Размер шрифта
-
+

Не уходи… - стр. 3

Мы уходили по низенькому перрону. Миновали тепловоз и остановились на гравии у переплетения путей. И сразу отступила вокзальная толчея. Я хотел ее поцеловать, но что-то тормозило меня. Впервые мы поцеловались после выпускного вечера в школе. И через два дня поехали на служебной машине ее отца к ним на дачу на берегу речки Дёмы. Там было море ромашек на лугу и ее мама с папой. Отец спросил меня:

– Какую же ты, Леня, решил избрать профессию?

– Пойду в военное училище.

– Привлекает форма?

Если честно, то форма привлекала. Тогда она была в почете. Парень, не отслуживший в армии, даже в женихи не годился: с браком! Через два десятка лет, в годы смуты, начавшейся с горбачевской перестройки и продолжившейся в ельцинское безвременье, армию станут поливать помоями, а защитников Отечества обзывать дармоедами. Тогда и возникнет эпидемия уклонистов. Призывники станут косить от службы, покупая липовые справки и военные билеты. Смута – это период, когда можно красть, брать и давать взятки. А уклонение от службы в армии – так, мелкий грешок, почти норма поведения.

Но до перестройки было еще далеко. И я представлял себя в хромачах, в галифе и гимнастерке, перетянутой ремнями. А на плечах – золотые погоны. И вспоминал при этом песню, которую пели бабы уже после того, как давно кончилась война, и я мог переваривать и запоминать услышанное:

…С золотыми погонами,
И вся грудь в орденах…

Бабы пели и плакали. А я уж точно знал, что придет срок, и я появлюсь в Уфе в этих самых золотых погонах и пройдусь гоголем по улице Ленина, сверну на улицу Сталина – и вниз, до дома правительства, где встречусь с Диной.

… Мы стояли на перехлесте путей. Она была грустная, как ромашка, заплутавшаяся на берегу.

– Я нашу пластинку с собой взял, – сказал я. – Стану слушать и посылать тебе: не уходи!

– Не уйду. Ждать буду.

Мы замолчали. Я притянул ее к себе. Она готовно прильнула. Затем спросила:

– Ты сильный?

Лишь через годы я понял этот вопрос. А тогда вместо ответа стал осыпать ее лицо поцелуями.
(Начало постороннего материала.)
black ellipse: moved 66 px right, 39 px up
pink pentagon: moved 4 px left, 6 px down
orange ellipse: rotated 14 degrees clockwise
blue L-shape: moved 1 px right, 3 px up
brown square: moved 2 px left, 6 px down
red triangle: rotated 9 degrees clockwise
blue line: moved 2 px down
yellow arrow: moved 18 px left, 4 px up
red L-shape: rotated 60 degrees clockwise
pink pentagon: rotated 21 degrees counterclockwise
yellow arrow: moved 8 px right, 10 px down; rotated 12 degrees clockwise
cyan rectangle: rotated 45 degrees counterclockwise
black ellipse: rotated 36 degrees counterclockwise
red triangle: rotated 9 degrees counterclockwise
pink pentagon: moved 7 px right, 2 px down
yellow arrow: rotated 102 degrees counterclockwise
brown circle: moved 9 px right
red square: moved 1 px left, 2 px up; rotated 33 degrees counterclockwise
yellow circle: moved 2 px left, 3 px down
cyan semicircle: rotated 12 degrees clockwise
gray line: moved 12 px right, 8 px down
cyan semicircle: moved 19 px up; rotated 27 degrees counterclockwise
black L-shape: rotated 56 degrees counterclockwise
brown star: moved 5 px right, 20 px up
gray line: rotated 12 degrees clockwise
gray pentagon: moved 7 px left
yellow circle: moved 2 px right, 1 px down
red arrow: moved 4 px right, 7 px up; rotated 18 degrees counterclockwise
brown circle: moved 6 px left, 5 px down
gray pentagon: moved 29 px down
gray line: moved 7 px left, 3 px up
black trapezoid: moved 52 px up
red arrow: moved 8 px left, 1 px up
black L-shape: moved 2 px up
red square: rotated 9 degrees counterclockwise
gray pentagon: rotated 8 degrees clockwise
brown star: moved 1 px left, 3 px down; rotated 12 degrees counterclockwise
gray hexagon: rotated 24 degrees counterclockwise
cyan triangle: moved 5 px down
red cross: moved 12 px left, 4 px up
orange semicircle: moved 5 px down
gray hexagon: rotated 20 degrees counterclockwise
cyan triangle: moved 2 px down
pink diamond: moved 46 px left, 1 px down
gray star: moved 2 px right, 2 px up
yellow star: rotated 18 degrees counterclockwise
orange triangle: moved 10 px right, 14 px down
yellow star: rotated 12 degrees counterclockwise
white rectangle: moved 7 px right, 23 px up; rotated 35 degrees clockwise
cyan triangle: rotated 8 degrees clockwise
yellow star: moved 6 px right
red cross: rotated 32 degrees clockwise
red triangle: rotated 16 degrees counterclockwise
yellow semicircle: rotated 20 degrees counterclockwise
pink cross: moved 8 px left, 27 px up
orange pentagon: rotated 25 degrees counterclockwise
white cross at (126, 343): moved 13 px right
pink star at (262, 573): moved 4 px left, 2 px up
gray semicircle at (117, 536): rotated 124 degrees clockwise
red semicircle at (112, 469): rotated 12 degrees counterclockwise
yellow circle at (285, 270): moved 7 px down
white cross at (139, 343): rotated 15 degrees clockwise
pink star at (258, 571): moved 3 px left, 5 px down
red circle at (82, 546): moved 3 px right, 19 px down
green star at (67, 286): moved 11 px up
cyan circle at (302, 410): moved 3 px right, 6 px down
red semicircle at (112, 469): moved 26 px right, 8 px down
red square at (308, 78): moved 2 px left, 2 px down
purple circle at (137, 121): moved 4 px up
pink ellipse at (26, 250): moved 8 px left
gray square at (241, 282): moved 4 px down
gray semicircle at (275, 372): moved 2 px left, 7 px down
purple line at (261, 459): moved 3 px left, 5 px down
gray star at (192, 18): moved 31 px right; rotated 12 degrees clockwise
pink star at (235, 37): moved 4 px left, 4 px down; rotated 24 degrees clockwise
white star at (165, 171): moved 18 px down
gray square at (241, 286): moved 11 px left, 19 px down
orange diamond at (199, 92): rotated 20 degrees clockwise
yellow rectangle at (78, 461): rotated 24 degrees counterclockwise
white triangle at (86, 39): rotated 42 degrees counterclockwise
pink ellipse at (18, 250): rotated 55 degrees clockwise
С перрона неслось: «Как родная меня мать – эх! – провожала-а…»

Салаги – первокурсники

Серегу, Даньку и меня распределили в батарею, которой командовал капитан Луц. Наутюженный, в начищенных до блеска сапогах и в гимнастерке с орденами и медалями, он приходил на утренний развод, словно собрался на парад. Было ему лет тридцать, не больше, а уже седой. Голоса никогда не повышал, но говорил, как гвозди вколачивал. Ослушаться комбата, тем более перечить ему никому и в голову не приходило. Не то, чтобы боялись, а уважали за награды и седину.

В тот раз тревогу он объявил задолго до рассвета. Механиками-водителями тягачей были курсанты второго курса. Они уже имели водительские права. Мы – номерами орудийных расчетов. Даня и я – наводчики по горизонтали и вертикали. Серега исполнял обязанности командира расчета.

В чем-то я тайно завидовал Сереге Грудинину. Его способности постоять за себя в любой обстановке, быть всегда на виду у начальства. И даже умению играть на гитаре и прилично петь…

В учебный центр батарея прибыла еще затемно. Не успело брызнуть солнце, а мы уже приступили к оборудованию переднего края.

Попросту говоря, рыли длинную, с изломами траншею с орудийными двориками для 57-миллиметровых зениток. То было плановое занятие по тактике. Учебный вопрос именовался длинно и мудрено, но суть была конкретная: на нашу огневую позицию напал неприятельский десант, и мы должны были разгромить его решительно и бесповоротно.